Absurdly Driven looks at the world of business with a skeptical eye and a firmly rooted tongue in cheek.
You think of Southwest as always the most people-friendly, customer-focused and generally human airline.
Actually, this has its limits. (As I discovered a couple of years ago.)
And I'm not merely talking about the fact that its planes are all narrow-bodied 737s or the fact that there's really very little for the fancier flier.
You see, Southwest used to impose a positively Neanderthal $5 fee to watch inflight movies.
It's hard enough to watch movies on Southwest anyway. You have to use your own device. There are no seatback screens.
Now, the airline has suddenly announced that it's going to offer its inflight movies for free.
A curious move, this.
Personally, I'd never consider flying Southwest coast-to-coast precisely because it doesn't have seatback screens.
I may not always use them, but I want them to be there.

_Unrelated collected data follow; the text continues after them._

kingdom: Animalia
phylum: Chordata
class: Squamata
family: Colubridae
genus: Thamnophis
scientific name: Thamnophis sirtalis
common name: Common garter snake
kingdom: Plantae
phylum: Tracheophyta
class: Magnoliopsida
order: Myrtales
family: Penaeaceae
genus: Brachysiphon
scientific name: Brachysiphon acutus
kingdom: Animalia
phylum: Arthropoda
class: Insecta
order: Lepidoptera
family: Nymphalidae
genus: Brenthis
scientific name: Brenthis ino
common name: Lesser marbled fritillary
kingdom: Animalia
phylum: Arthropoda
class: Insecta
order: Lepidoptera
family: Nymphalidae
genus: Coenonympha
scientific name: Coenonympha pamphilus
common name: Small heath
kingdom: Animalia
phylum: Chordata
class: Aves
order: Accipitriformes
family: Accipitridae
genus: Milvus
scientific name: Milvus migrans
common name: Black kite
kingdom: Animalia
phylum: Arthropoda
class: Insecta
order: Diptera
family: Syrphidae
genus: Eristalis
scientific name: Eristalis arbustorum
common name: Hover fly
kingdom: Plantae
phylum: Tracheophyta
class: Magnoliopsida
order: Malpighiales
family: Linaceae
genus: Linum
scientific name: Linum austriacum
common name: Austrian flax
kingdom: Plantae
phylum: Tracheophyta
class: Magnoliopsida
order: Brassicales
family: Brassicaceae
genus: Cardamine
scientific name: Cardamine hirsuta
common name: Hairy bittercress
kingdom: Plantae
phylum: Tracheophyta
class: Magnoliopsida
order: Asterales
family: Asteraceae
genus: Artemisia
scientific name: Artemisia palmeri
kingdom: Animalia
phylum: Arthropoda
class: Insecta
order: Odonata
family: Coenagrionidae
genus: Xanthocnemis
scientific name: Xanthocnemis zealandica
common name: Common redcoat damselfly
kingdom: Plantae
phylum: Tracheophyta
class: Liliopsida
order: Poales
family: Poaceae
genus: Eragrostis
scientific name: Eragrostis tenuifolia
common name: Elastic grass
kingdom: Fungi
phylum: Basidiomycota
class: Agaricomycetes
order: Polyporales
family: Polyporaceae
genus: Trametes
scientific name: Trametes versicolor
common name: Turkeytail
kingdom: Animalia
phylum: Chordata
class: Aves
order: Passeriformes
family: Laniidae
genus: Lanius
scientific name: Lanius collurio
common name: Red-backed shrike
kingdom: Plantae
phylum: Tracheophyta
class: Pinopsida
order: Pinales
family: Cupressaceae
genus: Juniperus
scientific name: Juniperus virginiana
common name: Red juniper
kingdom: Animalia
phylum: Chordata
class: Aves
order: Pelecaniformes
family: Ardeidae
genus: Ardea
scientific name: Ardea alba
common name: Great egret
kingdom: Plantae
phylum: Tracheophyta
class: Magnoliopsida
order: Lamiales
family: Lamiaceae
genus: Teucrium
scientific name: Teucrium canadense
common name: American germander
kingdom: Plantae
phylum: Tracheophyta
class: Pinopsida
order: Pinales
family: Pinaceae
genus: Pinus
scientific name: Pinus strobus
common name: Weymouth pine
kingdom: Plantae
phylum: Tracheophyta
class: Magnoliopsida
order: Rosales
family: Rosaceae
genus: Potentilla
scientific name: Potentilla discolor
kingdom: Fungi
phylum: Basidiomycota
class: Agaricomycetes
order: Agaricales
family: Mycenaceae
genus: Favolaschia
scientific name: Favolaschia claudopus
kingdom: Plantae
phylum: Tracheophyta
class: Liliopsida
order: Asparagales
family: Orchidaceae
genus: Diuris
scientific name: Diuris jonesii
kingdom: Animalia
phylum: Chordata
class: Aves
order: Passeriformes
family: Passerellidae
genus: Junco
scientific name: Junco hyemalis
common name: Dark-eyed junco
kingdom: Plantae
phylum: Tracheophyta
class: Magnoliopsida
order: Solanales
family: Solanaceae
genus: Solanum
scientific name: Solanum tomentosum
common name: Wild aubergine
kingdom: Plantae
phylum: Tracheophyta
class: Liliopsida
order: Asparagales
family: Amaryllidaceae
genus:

I don't want to mess around with using my own device -- one that I could be using for (in a dire emergency) work.
Southwest, though, claims that its sudden Come To Freedom came about organically.
The airline's vice president and chief marketing officer Ryan Green explains:
Our research shows that a positive experience onboard the aircraft can greatly influence the decision to come back to Southwest. We listened to our Customers and are enhancing our already award-winning experience.
Might I offer a swift translation?
Holy crapoly. We just noticed that people are booking flights that have seatback screens. You know, like on Delta. Failing that, they want free entertainment, like on American and United. So what is wrong with us?
That must, at least, be part of it.
I fancy, though, that there's a little more.
As Southwest's press release gushes:
It is not necessary to purchase WiFi in order to use the free inflight entertainment onboard. Customers should download the Southwest mobile app to take advantage of free movies, Live TV, and TV Series content onboard.
Now might Southwest want a lot more people to download its app, so that it can, you know, learn a lot more about its customers?
And you know what happens when you learn a lot more about your customers? You can sell them more stuff.
Southwest, after all, recently admitted that it needs to control costs. That would also suggest it needs to make more profit.
Which would also suggest that it wasn't making too much from charging $5 for movies.
Not, perhaps, it feels it could make a lot more by getting every passenger to download the app and selling them, you know credit cards or rental cars.
Now isn't that something to look forward to as you watch your horror movie?